Dans l’outil d’historisation, les thèmes ont été uniformisés pour SOS Suicide Phénix et Suicide Écoute, afin d’optimiser les analyses statistiques. Les situations ou causes les plus souvent évoquées lors des appels à ces deux associations concernant la problématique suicidaire étaient la dépression et les maladies psychiques, la solitude, les difficultés relationnelles et les ruptures affectives (figure 2a et 2b). À noter que pour SOS Suicide Phénix, les abus sexuels dans l’enfance ont été évoqués dans près de 4% des appels pour idées suicidaires. Les appels à SOS Amitié concernant la problématique suicidaire évoquaient le plus souvent la dépression et le burnout, la solitude, les difficultés familiales, la souffrance physique, les violences sexuelles et physiques et le harcèlement (figure 2c). L’angoisse était plus souvent notée par les écoutants de Suicide Écoute (9% des appels pour idées suicidaires) que par les écoutants de SOS Amitié ou de SOS Suicide Phénix (respectivement 6% et 2% des appels pour idées suicidaires). Dans les autres appels à SOS Amitié, la solitude de l’appelant était très présente (40% des appels) contre 15% à Suicide Écoute et 12% à SOS Suicide Phénix.

Figure 2 : Répartition des thématiques abordées lors d’appels aux associations de PADS en 2016
Agrandir l'image

Conclusion et perspectives

Ces quelques données montrent l’importante activité des associations de PADS dans le domaine de l’écoute et de la prévention du suicide. Une évolution de l’outil d’historisation est en cours pour mieux connaître la prise en charge proposée (notamment la proposition d’appel des secours) aux personnes qui évoquent une tentative de suicide en cours au moment de l’appel.

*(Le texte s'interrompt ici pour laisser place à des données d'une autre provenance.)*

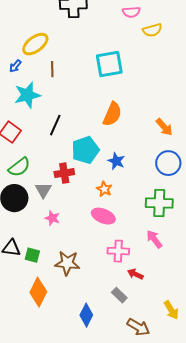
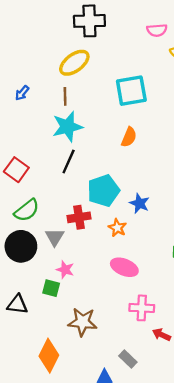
yellow ellipse: (35, 44) -> (74, 63), moved
cyan star: (27, 95) -> (67, 127), moved
orange semicircle: (112, 114) -> (129, 137), moved, size x0.7
orange star: (104, 189) -> (117, 228), moved
green square: (32, 255) -> (51, 288), moved
gray rectangle: (119, 295) -> (128, 359), moved

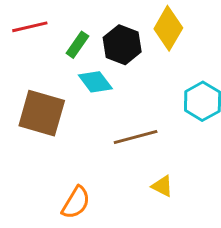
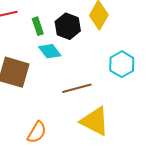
green rectangle: (77, 45) -> (38, 26), turned -54
yellow triangle: (162, 186) -> (95, 121), size x2.0

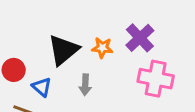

Par ailleurs, avant de procéder à une évaluation de l’impact de ces dispositifs de PADS en termes de prévention du suicide, un nouveau travail a été engagé avec ces associations. En effet, il nous faut réfléchir au préalable à une méthode d’évaluation qui tienne compte à la fois de l’anonymat des appels ainsi que de la spécificité des appels de personnes en détresse psychologique.

Références

1 Observatoire national du suicide. Suicide : connaître pour prévenir. Dimensions nationales, locales et associatives. 2e rapport / février 2016. Paris: ONS; 2016. 481 p. https://solidarites-sante.gouv.fr/IMG/pdf/2e_rapport_de_l_
observatoire_national_du_suicide.pdf

Citer cet article

Chan-Chee C, Thomas F, Chareyre L, Mathiot A, Wathier L, Dupas P. Focus. Activité des associations de prévention et aide à distance en santé dans le domaine de la prévention du suicide. Bull Epidémiol Hebd. 2019;(3-4):“Activité des associations de prévention et d’aide à distance en santé dans le domaine de la prévention du suicide”, page 83-6. http://invs.santepubliquefrance.fr/beh/2019/3-4/2019_3-4_7.html

(2) Appels qui donnent lieu à des entretiens, à la différence des appels de plaisantins, appels muets ou erreurs.